In the back of the chamber were Democrat representatives as the House was on its break. They were listening in and discussing strategy and I walked back and talked with them. Always a champion on our side and two I engage with a lot, Reps Dailey-Provost and Stoddard, and I sympathized. Rep Bennion, a parent of a transgender youth, and I shared tears and hugged. Rep Briscoe shared his heartful thoughts. I looked to my left and saw Rep Judkins to the side, whom I have had many amazing discussions with, and we shared a look of sorrow.
On the Senate floor, there was some painful wording coming out of some senators. “Male biology” is the misdirection used to attack transgender girls, and it was used voraciously, which had me wishing I could shout out loud how wrong that was. There were points that were sometimes de-humanizing, including comparing our participation to a race between fillies and stallions. The debate was hard to hear.

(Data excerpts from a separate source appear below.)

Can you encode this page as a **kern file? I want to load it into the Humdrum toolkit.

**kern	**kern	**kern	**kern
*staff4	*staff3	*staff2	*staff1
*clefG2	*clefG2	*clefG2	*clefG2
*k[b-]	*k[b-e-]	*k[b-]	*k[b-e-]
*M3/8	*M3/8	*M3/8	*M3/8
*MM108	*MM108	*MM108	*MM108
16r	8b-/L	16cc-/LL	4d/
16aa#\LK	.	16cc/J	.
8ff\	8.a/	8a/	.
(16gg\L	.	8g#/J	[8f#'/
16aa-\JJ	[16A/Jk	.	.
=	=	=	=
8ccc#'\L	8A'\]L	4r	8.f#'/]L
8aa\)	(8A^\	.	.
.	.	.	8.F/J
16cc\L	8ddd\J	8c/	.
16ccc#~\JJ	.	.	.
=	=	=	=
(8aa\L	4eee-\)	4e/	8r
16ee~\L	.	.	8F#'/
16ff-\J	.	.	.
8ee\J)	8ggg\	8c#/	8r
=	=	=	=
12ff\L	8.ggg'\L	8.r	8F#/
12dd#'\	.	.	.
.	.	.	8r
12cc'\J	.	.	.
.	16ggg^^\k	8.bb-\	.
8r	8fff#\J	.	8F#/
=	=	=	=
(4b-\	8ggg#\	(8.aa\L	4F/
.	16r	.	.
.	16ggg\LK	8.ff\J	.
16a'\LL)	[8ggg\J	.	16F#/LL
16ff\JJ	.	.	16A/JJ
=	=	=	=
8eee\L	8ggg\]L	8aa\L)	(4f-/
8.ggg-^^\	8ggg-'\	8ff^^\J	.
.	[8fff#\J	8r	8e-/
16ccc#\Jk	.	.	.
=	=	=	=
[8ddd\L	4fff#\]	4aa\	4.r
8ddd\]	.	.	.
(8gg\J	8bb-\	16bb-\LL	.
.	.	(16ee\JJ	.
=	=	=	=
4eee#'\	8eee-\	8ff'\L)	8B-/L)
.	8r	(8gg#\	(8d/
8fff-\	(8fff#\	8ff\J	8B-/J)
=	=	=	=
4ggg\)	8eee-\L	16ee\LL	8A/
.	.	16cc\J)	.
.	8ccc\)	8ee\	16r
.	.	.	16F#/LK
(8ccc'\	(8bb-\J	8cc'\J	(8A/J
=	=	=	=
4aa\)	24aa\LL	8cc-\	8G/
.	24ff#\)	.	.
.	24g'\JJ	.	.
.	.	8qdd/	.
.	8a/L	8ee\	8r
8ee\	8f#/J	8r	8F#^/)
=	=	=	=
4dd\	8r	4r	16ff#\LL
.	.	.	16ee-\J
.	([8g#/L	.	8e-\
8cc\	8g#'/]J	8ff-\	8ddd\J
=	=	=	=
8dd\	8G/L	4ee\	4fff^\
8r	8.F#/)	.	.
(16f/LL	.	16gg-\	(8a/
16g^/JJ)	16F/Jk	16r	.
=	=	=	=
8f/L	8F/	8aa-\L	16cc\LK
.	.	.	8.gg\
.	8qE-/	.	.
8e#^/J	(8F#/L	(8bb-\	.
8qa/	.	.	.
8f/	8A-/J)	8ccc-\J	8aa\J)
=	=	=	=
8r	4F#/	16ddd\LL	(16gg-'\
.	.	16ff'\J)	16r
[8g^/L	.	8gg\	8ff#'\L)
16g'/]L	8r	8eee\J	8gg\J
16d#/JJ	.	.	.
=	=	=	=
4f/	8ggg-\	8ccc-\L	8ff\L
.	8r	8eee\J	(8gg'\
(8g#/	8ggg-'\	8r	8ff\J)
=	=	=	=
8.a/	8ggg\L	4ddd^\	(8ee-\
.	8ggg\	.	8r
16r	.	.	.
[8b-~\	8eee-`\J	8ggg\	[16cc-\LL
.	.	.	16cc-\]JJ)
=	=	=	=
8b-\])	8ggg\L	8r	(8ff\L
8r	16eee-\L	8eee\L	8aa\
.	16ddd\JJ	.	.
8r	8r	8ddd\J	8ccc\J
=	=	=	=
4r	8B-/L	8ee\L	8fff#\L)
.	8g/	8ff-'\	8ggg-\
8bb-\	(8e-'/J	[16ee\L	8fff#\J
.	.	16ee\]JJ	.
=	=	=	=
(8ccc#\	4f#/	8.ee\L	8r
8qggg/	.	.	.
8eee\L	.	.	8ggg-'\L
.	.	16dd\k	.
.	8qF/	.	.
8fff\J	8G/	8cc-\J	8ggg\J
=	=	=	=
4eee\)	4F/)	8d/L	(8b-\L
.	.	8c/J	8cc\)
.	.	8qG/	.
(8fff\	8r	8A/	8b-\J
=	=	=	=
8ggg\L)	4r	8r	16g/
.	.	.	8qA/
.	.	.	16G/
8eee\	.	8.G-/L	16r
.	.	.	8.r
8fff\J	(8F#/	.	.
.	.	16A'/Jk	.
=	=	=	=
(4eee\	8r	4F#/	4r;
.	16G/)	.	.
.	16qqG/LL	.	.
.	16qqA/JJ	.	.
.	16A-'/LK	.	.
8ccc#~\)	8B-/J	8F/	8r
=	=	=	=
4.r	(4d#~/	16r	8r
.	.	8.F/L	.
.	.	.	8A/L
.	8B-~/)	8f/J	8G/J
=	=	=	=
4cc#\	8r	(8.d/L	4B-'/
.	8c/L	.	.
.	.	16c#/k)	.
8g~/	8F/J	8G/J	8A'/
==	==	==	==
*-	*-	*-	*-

As the vote happened, there were a few who stated they were voting no due to disagreeing with the process the bill went through. They didn’t like the lack of community input and debate on its merits. The bill passed 16–13. Immediately, the governor announced that he was planning to veto the bill. With that announcement, I heard the House was discussing whether to even bring it up for a vote. I felt immediate gratitude to the governor for his continued love for our youth and consideration of the harm placed on them.
As I walked out of the chambers, I received many hugs. Once outside, the Equality Utah team was there, and you could feel how it impacted everyone. A friend with a transgender youth had been in the gallery and said they couldn’t go listen in on the House as it had been too much of an emotional drain already. Immediately I was asked to do interviews, which is how it will always work, but you are caught in a very emotional time. It becomes hard to process your words, and maybe that is a good thing.
We decided to go off-site to strategize instead of sit in the House gallery due to the bombshell change and subsequent governor’s announcement. We viewed by video as the House proceeded. It was a much shorter debate in that chamber, likely due to the knowledge of the pending veto. The bill passed 46–29 to then head to the governor, and at press time, we are waiting for him to receive it.
I am left feeling a lot to process this session. We usually come into a session opposing bills and have had great success, so this was certainly different. A lot of continued work was put in throughout the year, not only in those meetings with the sponsor, but with many others so that we could educate and try and have a fair path. Then, in the end, all that work was ignored, and it became a full attack on our youth.
I do believe our work and all the impactful stories the community shared with their legislators did change some minds, which contributed to the current veto-proof vote results. We need to keep this up. Progress isn’t always as apparent, and we must remind ourselves of that.
This article is part of processing my feelings, and as I look into the year as the pandemic lifts, I hope that all of us can come together and process this as a community so we can proudly move forward.
Sue Robbins sits on the Equality Utah Transgender Advisory Council and is a past Board Chair of the Utah Pride Center and Transgender Education Advocates of Utah.